Do not claim per-document security for plain Blob unless you use Purview labels or another per-document permission source. The default Blob path uses RBAC scope permissions.
Keep the rollback command ready during the first production change window.

Known limitations

The default Blob path on FOUNDRY_IQ_CONTENT_EXTRACTION_MODE=standard has per-document limits of 300 pages and 5 minutes of processing time. Documents that exceed those limits need the GPT-RAG ingestion path with Document Intelligence.

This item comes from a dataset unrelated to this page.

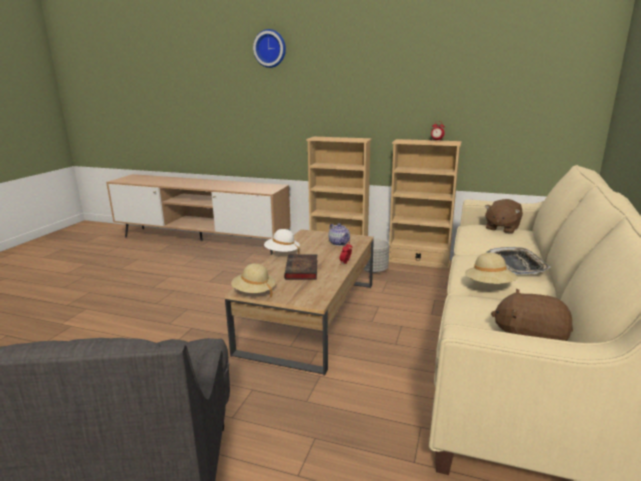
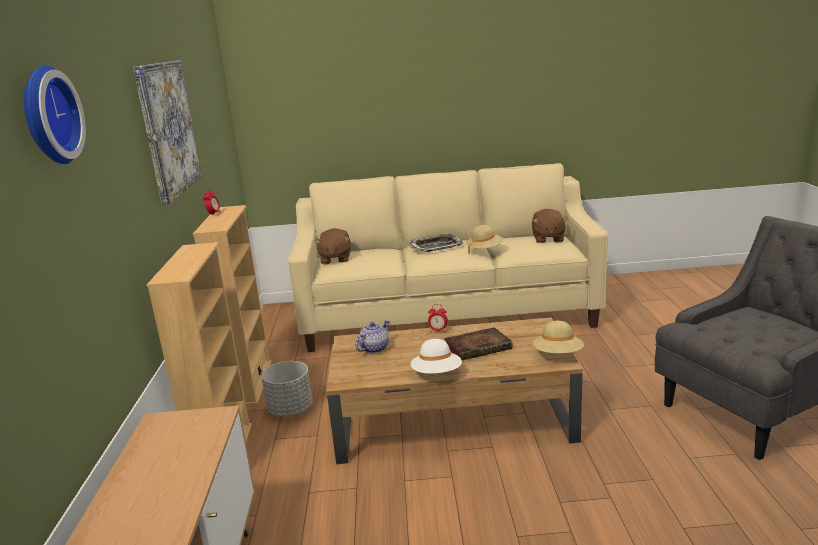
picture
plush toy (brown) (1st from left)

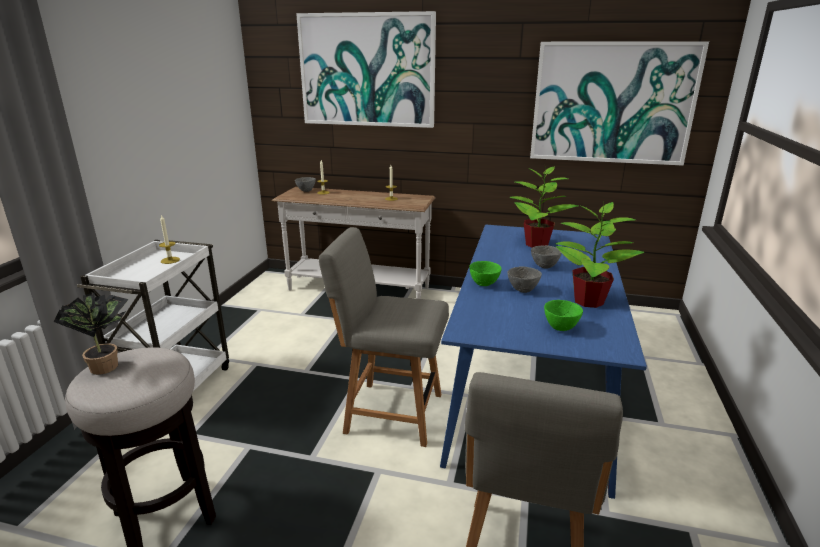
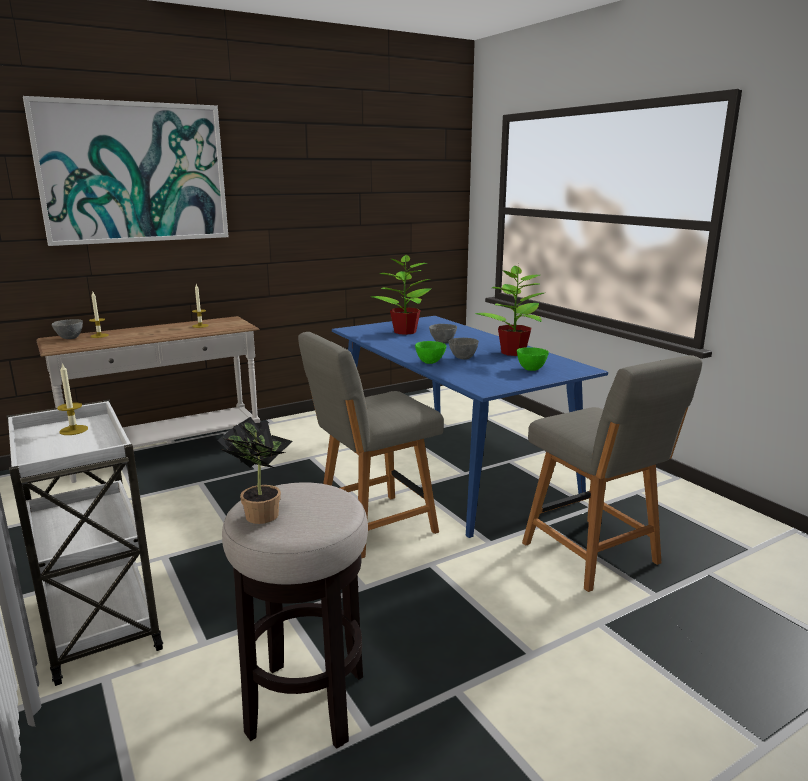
picture (2nd from left in the first image)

FOUNDRY_IQ_CONTENT_EXTRACTION_MODE is immutable on an existing Knowledge Source. Switching modes requires deleting and recreating the Knowledge Source and Knowledge Base, and re-ingesting the container.
standard mode requires a Foundry resource in a Content Understanding supported region and is billed through Content Understanding meters in addition to the knowledgeRetrieval plan.
Multimodal captioning parity for the default Blob path is deferred. Keep multimodal on ai_search or the custom ingestion path until the native Foundry IQ output is proven equivalent.
Runtime document uploads still need the self-managed GPT-RAG index for low-latency searchability. Use the custom ingestion path for that path.
The default Blob path source refresh can take seconds to minutes. It is not a low-latency upload path.
The custom ingestion path requires the existing index to have a semantic configuration. Vector fields must have the expected vectorizer setup.
The knowledge base and custom ingestion path index must live on the same Search service.
Per-user security and filterAddOn require 2026-05-01-preview.